Fake news, fake courses.

 

Siro Darlan, desembargador do Tribunal de Justiça e membro da Associação Juízes para a democracia.

 

A coluna do Ancelmo, em sua ânsia de fabricar notícias, desinforma que o ato moralizador do Corregedor de Justiça do Rio de Janeiro tem como alvo “em sua temporada de caça a juízes que tiraram licença remunerada para estudarem no exterior” um determinado juiz. Nada mais falso que essa notícia, mas essa mesma coluna lançou outra fake News (des)informando que eu havia sido punido com pena de degredo em Portugal quando, na verdade havia sido contemplado com uma bolsa de estudos da AMB, e, por essa injuria respondeu a um processo no qual restou condenado, mas por ter fortes advogados no Tribunal da Cidadania, encontra-se dormitando nas prateleiras há exatos 16 anos.

É falsa a notícia porque o Ilustre Corregedor que motivou seu ato administrativo no princípio constitucional da impessoalidade, jamais iria direcionar sua “temporada de caça aos juízes” a um ou um grupo específico de magistrados. Portanto a matéria é falaciosa, maliciosa e desrespeitosa. Além de ter uma forte conotação de preconceito contra magistrados garantistas e independentes. Mas também é possível, em tempos de “vaza jato” que alguém com fortes influências na editoria desse jornal, tenha plantado essa notícia para proteger seus apaniguados.

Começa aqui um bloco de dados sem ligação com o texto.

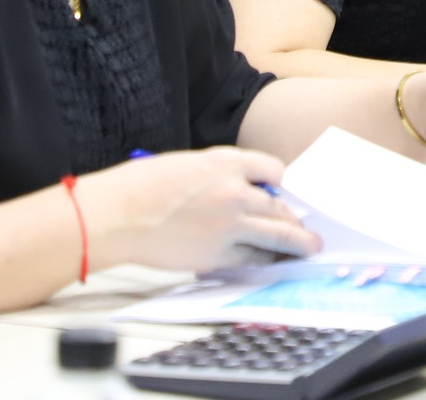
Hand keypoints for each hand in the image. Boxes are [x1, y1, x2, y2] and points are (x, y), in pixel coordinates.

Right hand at [82, 146, 319, 272]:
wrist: (117, 215)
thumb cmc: (141, 186)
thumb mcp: (187, 165)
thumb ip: (218, 175)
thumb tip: (240, 190)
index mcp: (225, 163)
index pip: (273, 169)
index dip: (279, 182)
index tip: (281, 190)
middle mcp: (235, 192)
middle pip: (280, 206)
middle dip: (295, 218)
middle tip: (306, 227)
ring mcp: (229, 226)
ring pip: (277, 236)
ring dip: (296, 243)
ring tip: (308, 248)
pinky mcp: (217, 255)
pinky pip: (252, 259)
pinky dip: (264, 260)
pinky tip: (271, 261)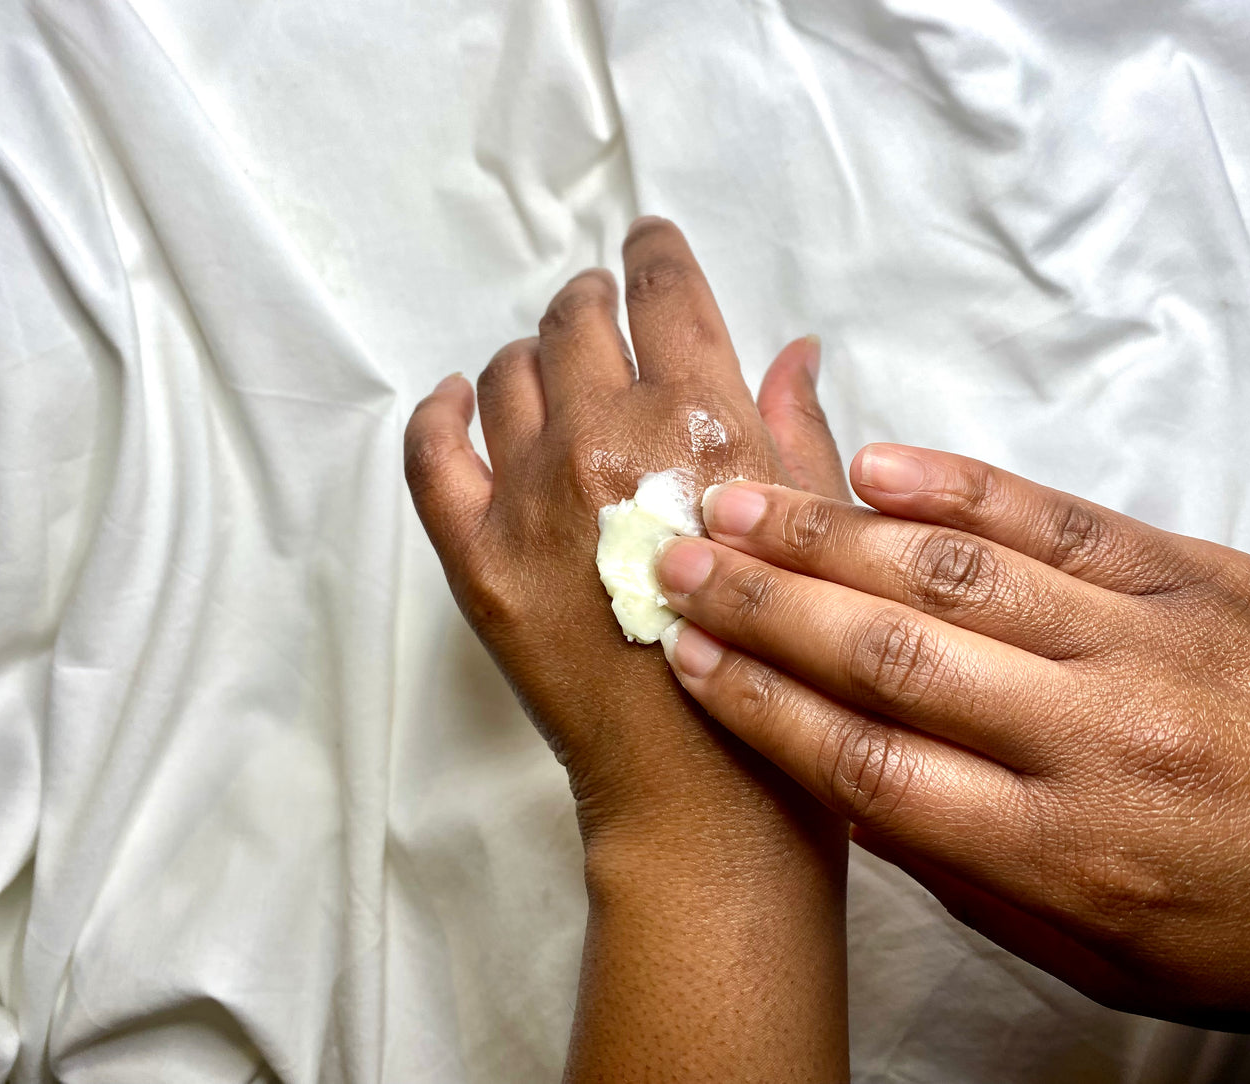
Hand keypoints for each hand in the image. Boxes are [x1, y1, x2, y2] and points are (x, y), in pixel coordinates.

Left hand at [404, 218, 849, 1081]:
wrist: (707, 794)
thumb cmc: (788, 665)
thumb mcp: (819, 533)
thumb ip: (797, 428)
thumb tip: (793, 349)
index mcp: (703, 419)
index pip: (666, 293)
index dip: (655, 251)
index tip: (647, 241)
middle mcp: (607, 436)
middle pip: (575, 320)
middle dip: (591, 302)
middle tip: (599, 312)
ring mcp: (529, 496)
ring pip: (504, 375)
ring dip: (529, 357)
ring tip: (545, 369)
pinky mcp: (475, 558)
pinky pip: (431, 454)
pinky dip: (438, 415)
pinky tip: (454, 403)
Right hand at [655, 442, 1249, 1029]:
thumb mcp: (1114, 955)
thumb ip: (978, 877)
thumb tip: (858, 794)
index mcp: (1063, 852)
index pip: (865, 763)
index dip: (759, 704)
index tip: (687, 657)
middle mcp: (1091, 737)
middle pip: (886, 652)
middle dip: (763, 600)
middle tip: (674, 555)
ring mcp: (1147, 640)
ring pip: (953, 574)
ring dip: (831, 533)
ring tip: (739, 496)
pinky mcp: (1197, 573)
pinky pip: (1058, 519)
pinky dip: (960, 487)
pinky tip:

A bem da verdade, o Corregedor apenas fez cumprir normas oriundas do órgão fiscalizador, o Conselho Nacional de Justiça, que determina que os magistrados que se afastarem para prover seu aperfeiçoamento profissional, devem cumprir determinadas exigências, dentre elas, apresentar o certificado de participação no curso, disponibilizar o trabalho de conclusão, disseminar os conhecimentos apreendidos mediante aulas e palestras aos demais magistrados e servidores, e, caso não conclua, por fato atribuível ao magistrado, o curso, a restituição dos valores recebidos durante no afastamento.

Nada mais natural, que o cumprimento dessas normas. Se isso não era feito antes do atual Corregedor, improbidade administrativa de quem deixou de cumprir seu dever legal. O que não é compreensível é que fato corriqueiro da administração do Tribunal de Justiça ganhe manchetes justamente porque a entidade classista, que deveria zelar pelo bom nome e fama da magistratura, venha a público, por razões eminentemente eleitoreiras, já que sua atual Presidente está em campanha para assumir a Associação dos Magistrados Brasileiros e para eleger seus candidatos de continuísmo.

Ora, o que se espera de uma entidade corporativa não é apenas a defesa das prerrogativas de seus membros e de privilégios para seus parceiros, mas a isenção, que deve caracterizar a atuação da magistratura, mas sobretudo o compromisso com os princípios constitucionais de legalidade, impessoalidade, moralidade, publicidade e eficiência, sem transigir nunca como ocorreu recentemente na escolha dos membros do Conselho de Sentença, cujas regras foram descumpridas para que a escolha se fizesse em favor dos “amigos do rei” e em detrimento dos critérios de meritocracia.